His popularity in the piazzas of his native Tuscany convinced the 20-year-old Benigni to move to Rome. His first successes were in avant-garde theatre and, later, on TV shows (L’altra domenica, 1976, by Renzo Arbore, as a hilarious movie critic). He then brought one of his own shows onto the silver screen, Berlinguer ti voglio bene (Berlinguer I Love You, 1977), directed by Giuseppe Bertolucci. Next, he put himself in the spotlight as the protagonist of Chiedo asilo (Seeking Asylum, 1979) by Marco Ferreri and of Il minestrone (1981) by Sergio Citti and he participated in La luna (Luna, 1979) by Bernardo Bertolucci and Il pap’occhio (1980) by Renzo Arbore. He played the lead in Down by Law (1986) by Jim Jarmusch and he was the surreal and poetic Ivo in the testament film by Federico Fellini, La voce della luna (The Voice of the Moon, 1990), co-starring Paolo Villaggio.

Benigni debuted as a director with Tu mi turbi (You Upset Me, 1983) and together with Massimo Troisi he directed the popular Non ci resta che piangere (Nothing Left to Do But Cry, 1984), the first of a series of box office successes such as Il piccolo diavolo (1988), starring Walter Matthau and the first movie he co-wrote with Vincenzo Cerami.

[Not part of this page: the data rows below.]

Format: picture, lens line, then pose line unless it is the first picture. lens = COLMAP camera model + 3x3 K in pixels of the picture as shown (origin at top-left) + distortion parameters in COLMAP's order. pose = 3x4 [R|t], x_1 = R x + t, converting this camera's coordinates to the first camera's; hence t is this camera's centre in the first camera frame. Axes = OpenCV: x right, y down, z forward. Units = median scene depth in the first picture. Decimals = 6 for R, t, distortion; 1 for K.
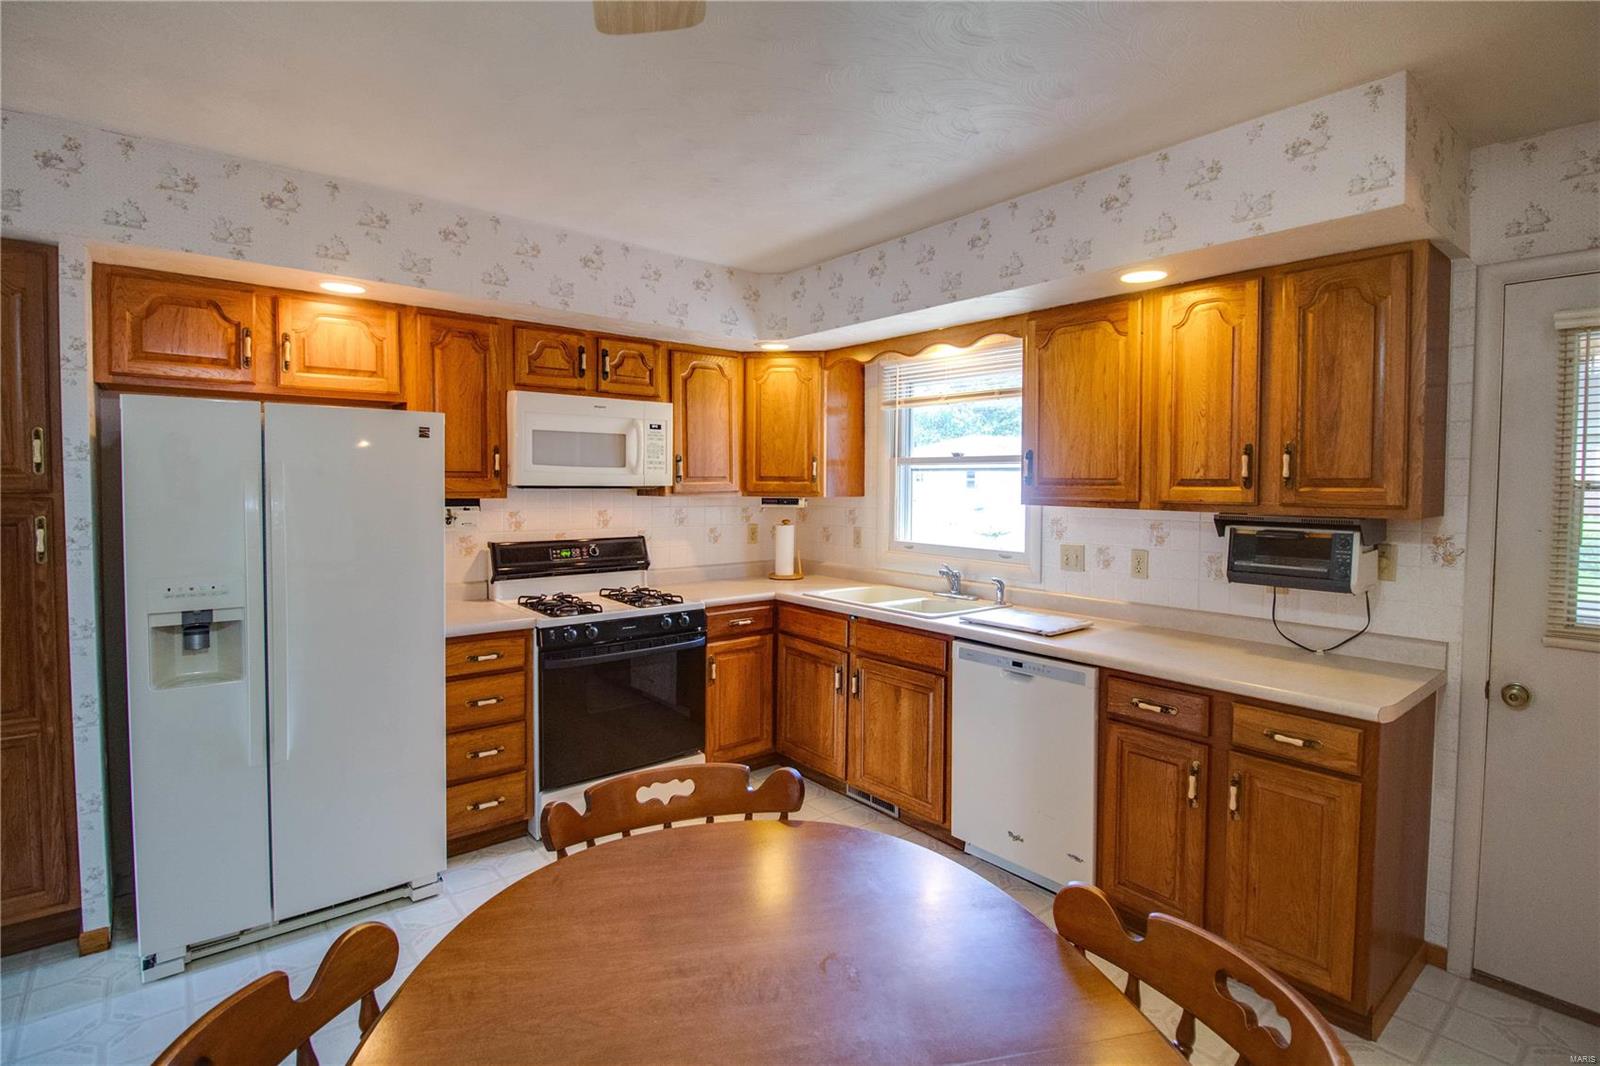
lens RADIAL K [[763.8, 0, 797.7], [0, 763.8, 526.8], [0, 0, 1]] dist [-0.008407, -0.007269]
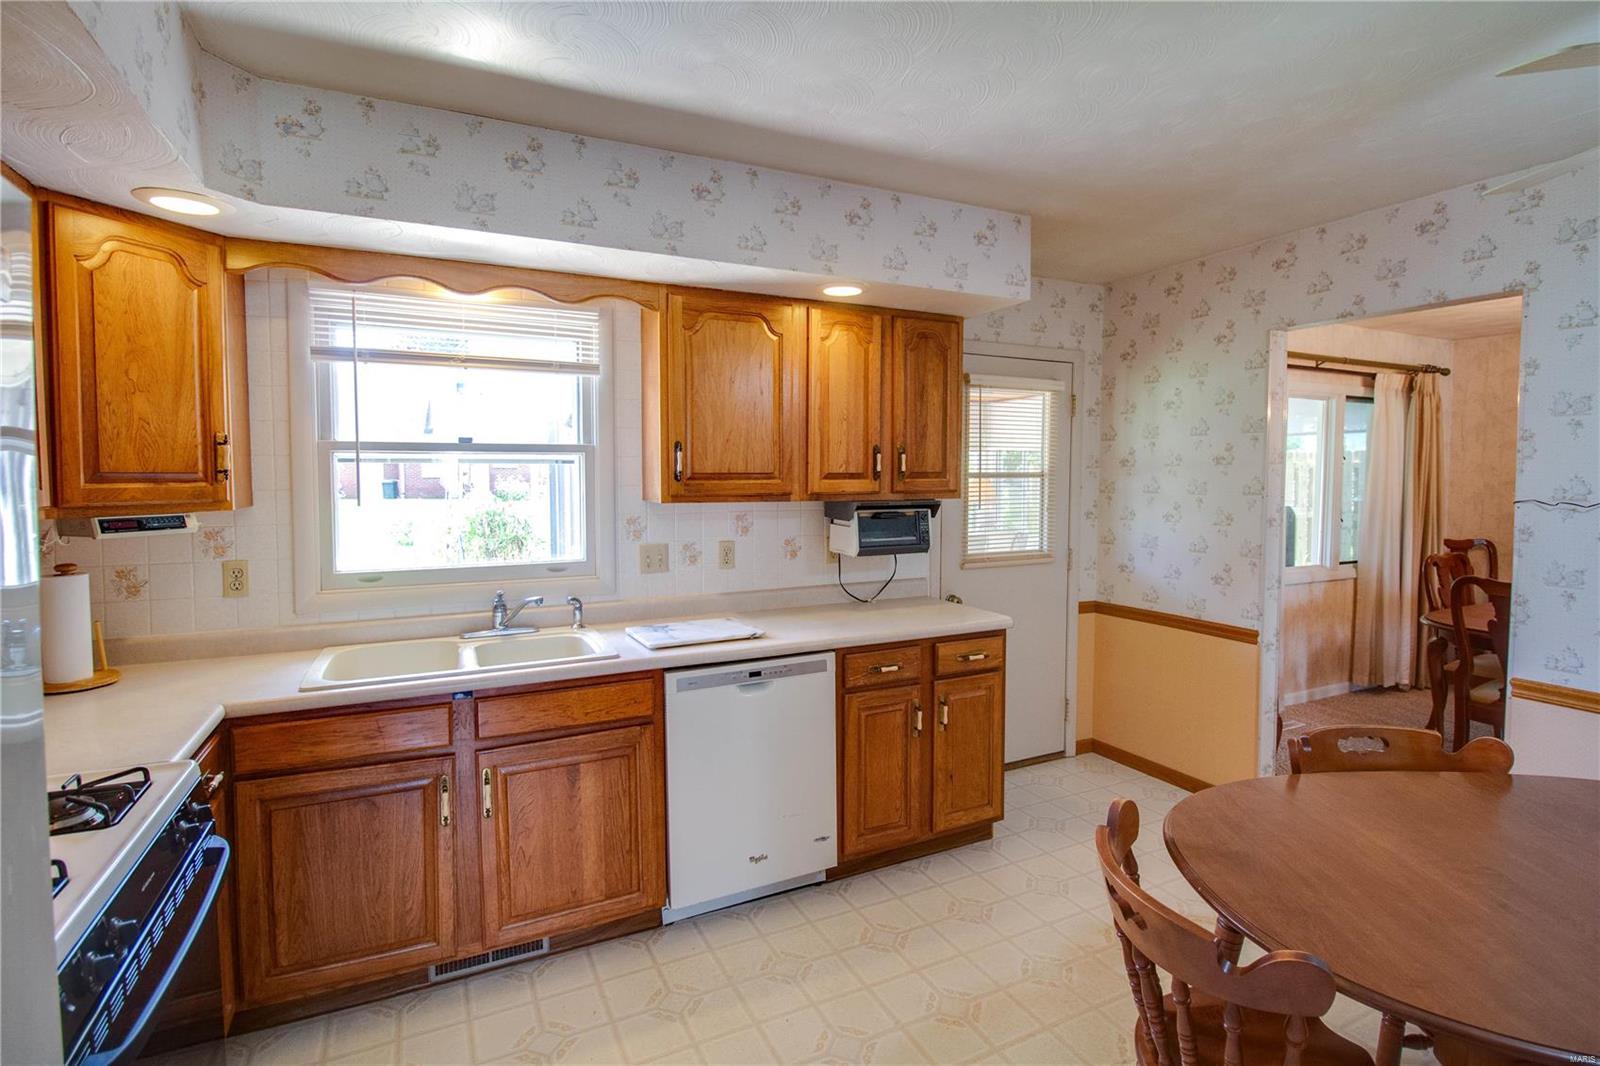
lens RADIAL K [[763.8, 0, 797.1], [0, 763.8, 521.4], [0, 0, 1]] dist [-0.008407, -0.007269]
pose [[0.227228, -0.067867, 0.971474, -0.587699], [0.063534, 0.996477, 0.054753, -0.052191], [-0.971767, 0.049280, 0.230739, 0.727158]]
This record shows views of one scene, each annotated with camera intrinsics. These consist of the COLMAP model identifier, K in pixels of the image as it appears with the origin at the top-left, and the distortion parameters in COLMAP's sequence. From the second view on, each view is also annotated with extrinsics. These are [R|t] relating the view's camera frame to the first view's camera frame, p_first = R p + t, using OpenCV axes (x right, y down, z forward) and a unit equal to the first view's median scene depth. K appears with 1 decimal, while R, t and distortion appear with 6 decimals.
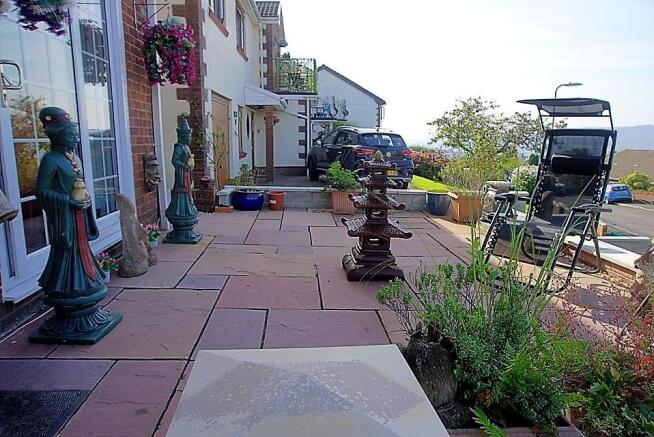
lens RADIAL K [[450.2, 0, 327.0], [0, 450.2, 218.5], [0, 0, 1]] dist [-0.045739, 0.007383]
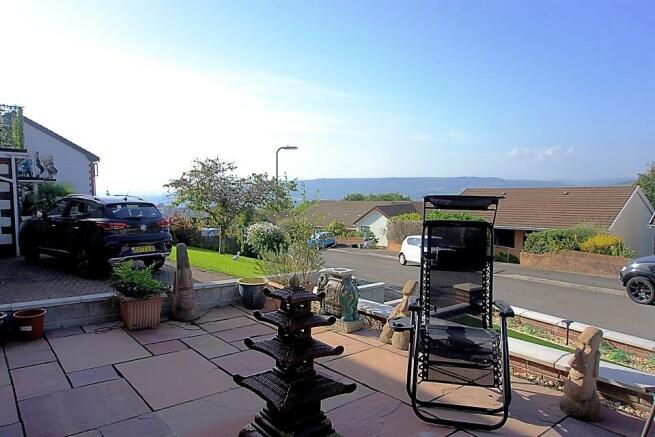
lens RADIAL K [[450.9, 0, 327.5], [0, 450.9, 218.5], [0, 0, 1]] dist [-0.045739, 0.007383]
pose [[0.806128, -0.047390, 0.589841, -0.052425], [0.115746, 0.990161, -0.078636, -0.035872], [-0.580311, 0.131662, 0.803682, 0.083708]]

Since 1987, he has worked with Nicoletta Braschi, the female lead in all of his movies and the co-founder in 1991 of the company “Melampo Cinematografica” which, from then on, has produced all their films: Johnny Stecchino (1991), Il mostro (The Monster, 1994), La vita è bella (1997), followed by Pinocchio (2002), which received two David di Donatello Awards and a Silver Ribbon, and La tigre e la neve (2005), which received two Silver Ribbons.

Benigni has proven to be an extraordinarily talented popularizer of high culture, performing and analyzing the Divine Comedy by Dante Alighieri; the Italian national anthem, Il Canto degli italiani; the Fundamental Principles of the Constitution of the Italian Republic, and the Ten Commandments of the Bible, all to great public and critical acclaim. In 2005, the President of the Italian Republic Carlo Azeglio Ciampi named him a Knight Grand Cross of the Order of Merit of the Italian Republic. He has received ten honorary degrees and many other awards and recognitions throughout the world.

On the occasion of Dantedì 2021, Benigni recited the Canto Paradiso 25, broadcast live from the Great Hall of the Cuirassiers at the Quirinal Palace and in the presence of the President of the Republic Sergio Mattarella and the Minister of Culture Dario Franceschini.